The Reclaiming Motion of J Mark Gibson, Petitioner and Reclaimer, for judicial review of a decision of the Scottish Ministers, Energy and Climate Change Directorate, dated 23 July 2014  CSIH 10
The Inner House has recently considered the test for awarding Protective Expenses Orders, the mechanism by which petitioners can seek to limit their liability for legal costs in environmental appeals and judicial reviews.
The petitioner raised judicial review proceedings against a decision of the Scottish Ministers not to hold a public enquiry, and to grant consent to Scottish Power Renewables (UK) Limited for the construction of a wind farm around 4km from his property.
In 2015, the petitioner sought a protective expenses order (PEO), requesting that his liability in expenses to the Scottish Ministers (the respondents) and Scottish Power Renewables (UK) Limited (the interested party) be restricted to a cumulative total of £5,000. The petitioner also sought to limit the liability of the respondents and the interested party to £30,000.
The court refused the petitioner’s request for the PEO. The petitioner appealed to the Inner House of the Court of Session.
In deciding whether to grant a PEO, the court must take into account “the need to ensure that it is not prohibitively expensive… to continue with the proceedings.” The Inner House discussed the appropriate test when considering this element. The Inner House felt that the Lord Ordinary had erred in addressing “the question of whether the petitioner was able to meet the expenses”. In their view, the test is “not the petitioner’s ability to pay, but whether it is reasonable, in all the circumstances, that he should be required to do so.”
The Inner House allowed the appeal and awarded the PEO.
In reaching their decision, the Inner House considered the petitioner’s application by applying a subjective and objective test. The court acknowledged the focus of the underlying European law was the protection of the environment “and the removal of unreasonable financial barriers which may act as a disincentive to members of the public…from playing an active role in protecting and improving the quality of the environment.”
The Subjective test
The Inner House explained that although the petitioner could be seen to be a “wealthy man” “by many standards” it did not follow that it was reasonable for him to be required to meet the costs of the case. Requiring the petitioner to sell off parts of his estate would be “to destroy the very thing” he was seeking to preserve. Similarly, they did not consider it reasonable for the petitioner to withdraw funds from his pension fund to pay for the proceedings.
The Objective test
The court specifically referred to the objective test, as discussed in the Supreme Court decision of R (Edwards and another) v Environment Agency and another (No 2):
“The cost of proceedings must not exceed the financial resources of the person concerned nor “appear to be objectively unreasonable”, at least “in certain cases””.
In assessing what is “objectively unreasonable” the court in Edwards explained that:
- It is not possible to solely rely on the resources of an “average applicant” when determining what is objectively unreasonable; this may have little bearing on the situation of the actual applicant.
- The “merits” of the case may be taken into account when determining whether it is objectively unreasonable for the applicant to pay i.e. “whether the claimant has a reasonable prospect of success, the importance of what is at stake for the claimant and for the protection of the environment, the complexity of the relevant law and procedure, the potentially frivolous nature of the claim at its various stages”.
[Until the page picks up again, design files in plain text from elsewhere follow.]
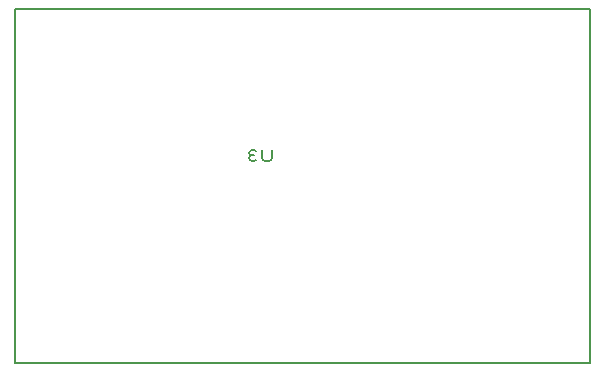
<source format=gbr>
%FSLAX23Y23*%
%MOIN*%
G04 EasyPC Gerber Version 17.0 Build 3379 *
%ADD10C,0.00500*%
X0Y0D02*
D02*
D10*
X208Y3D02*
X2123D01*
Y1183*
X208*
Y3*
X1063Y714D02*
Y686D01*
X1060Y680*
X1054Y677*
X1041*
X1035Y680*
X1032Y686*
Y714*
X1010Y680D02*
X1004Y677D01*
X998*
X991Y680*
X988Y686*
X991Y693*
X998Y696*
X1004*
X998D02*
X991Y699D01*
X988Y705*
X991Y711*
X998Y714*
X1004*
X1010Y711*
X0Y0D02*
M02*

</source>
- The fact that the claimant has not been deterred from “carrying on the proceedings is not “in itself” determinative” that is reasonable for them to pay.
In this case, the court highlighted that no party had suggested that the claim was frivolous, or that the petitioner had no reasonable prospects of success. Accordingly, in applying the objective test, the court looked to:
- The importance of what is at stake for the claimant – the petitioner argued that a PEO should be awarded because he had no financial interest in the outcome of the case. He was raising the action solely to protect the environment. The court agreed and felt that the wind farm development and/or the proceedings were unlikely significantly to affect the petitioner’s economic interests.
- The importance of what is at stake for the protection of the environment – The court referred to an observation of Advocate General Kokott that “the environment cannot defend itself, but needs to be represented by concerned citizens or organisations acting in the public interest.” The Inner House felt that the petitioner was a “concerned citizen”.
What does this mean for future PEOs?
In light of this decision we may see an increase in the number of PEO applications. Not only because of the extent to which the Inner House has emphasised the importance of the broad aim of the European directive on environmental protection but also because of the comments made about the length of time applications should take and the extent to which the petitioner’s finances should be subjected to analysis.
The court expressed concerns as to the length of time that the PEO application had taken and hoped that future applications would be dealt with much more quickly. In particular, they highlighted that PEO applications were not an “opportunity for a respondent to subject an applicant to intrusive and detailed investigation of financial circumstances.” Accordingly, they expect that parties’ submissions should be capable of being concluded within a total of 1.5 hours and that courts will be able to give immediate ex tempore judgments.
It might be felt this will result in the courts adopting an overprotective approach or alternatively that it may just bring the approach of the Scottish courts more in line with the English courts which has often been considered to be more generous towards applicants.